Speaking to Democratic strategist David Axelrod at an event in Chicago, Ocasio-Cortez rejected the idea that she seeks only a title or seat. "They assume that my ambition is positional; they assume that my ambition is a title or a seat," she said. "And my ambition is way bigger than that. My ambition is to change this country."
"Presidents come and go; Senate, House seats, elected officials come and go, but single-payer healthcare is forever," she added. "A living wage is forever. Workers’ rights are forever. Women’s rights, all of that."
Ocasio-Cortez addressed backlash to her recent claim that billionaires like Elon Musk cannot truly "earn" a billion dollars without others' work.
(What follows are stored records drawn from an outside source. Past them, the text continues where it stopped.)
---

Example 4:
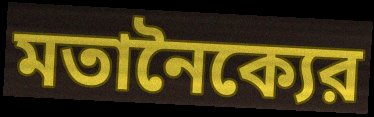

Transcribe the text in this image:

মতানৈক্যের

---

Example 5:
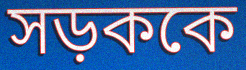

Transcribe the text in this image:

সড়ককে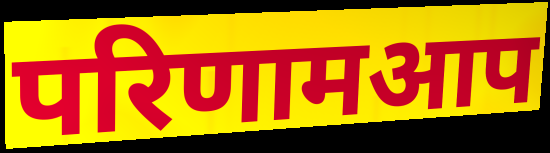
परिणामआप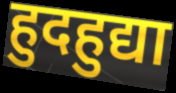
हुदहुद्या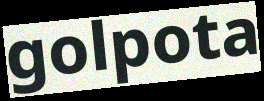
golpota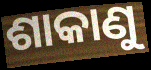
ଶାକାଣୁ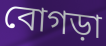
বোগড়াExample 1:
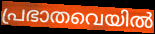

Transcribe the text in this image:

പ്രഭാതവെയിൽ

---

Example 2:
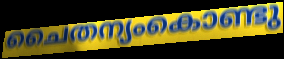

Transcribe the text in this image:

ചൈതന്യംകൊണ്ടു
She called the criticism "a veiled threat" and said it came from elites showing where real power lies.
"This was the elite saying, if you want this job, you just stepped out of line," she told Axelrod. "And we want you to know where the real power is, and it's in the modern-day barons who own The Washington Post and own the algorithms, and we're going to — we’ll make an example out of you."
She explained that her decisions stem from current needs, not childhood dreams of power. "When you haven’t been fantasizing about being this or that since you were seven years old, it is tremendously liberating," Ocasio-Cortez said. "Because I get to wake up every day and say, how am I going to meet the moment?"
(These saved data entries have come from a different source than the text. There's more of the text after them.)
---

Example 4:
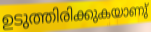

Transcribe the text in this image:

ഉടുത്തിരിക്കുകയാണു്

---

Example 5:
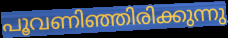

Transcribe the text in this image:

പൂവണിഞ്ഞിരിക്കുന്നു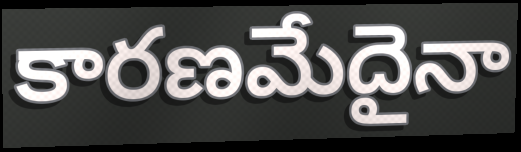
కారణమేదైనా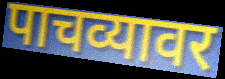
पाचव्यावर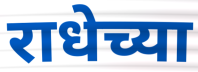
राधेच्या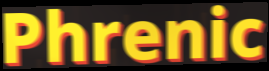
Phrenic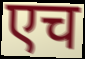
एच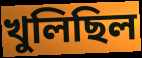
খুলিছিলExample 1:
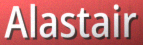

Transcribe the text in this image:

Alastair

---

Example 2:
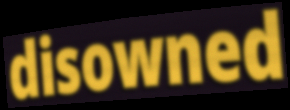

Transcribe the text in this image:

Conditions change, she noted, so she responds by observing the country each day. "I make decisions by waking up in the morning, looking out the window, and observing the conditions of this country," she said. "And saying, 'What move or decision can I make today that's going to get us closer to that future, stronger, faster, and better than yesterday?'"
As a freshman House member, Ocasio-Cortez walked onto the Senate floor and realized many there saw themselves as future presidents. "And they are making decisions from that place," she said. "And I don’t want to make decisions from a place of, what’s in it for me? I want to make decisions from a place of, how are we going to change the country?"
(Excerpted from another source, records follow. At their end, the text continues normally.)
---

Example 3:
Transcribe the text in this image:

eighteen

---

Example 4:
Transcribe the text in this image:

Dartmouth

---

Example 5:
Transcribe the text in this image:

The New York Democrat did not rule out future offices. She said she could serve the working class from the House, Senate, White House or even a shack in upstate New York chopping wood. "No billionaire can stop that: No concentrated level of power and no elite, no gatekeeper, can prevent me from doing everything I can, waking up every day in service of the working class," she said. "I can do that in the House, in the Senate. I can do that in the White House. I can do it from a shack in upstate New York chopping wood and being a burnout. I can do it from anywhere."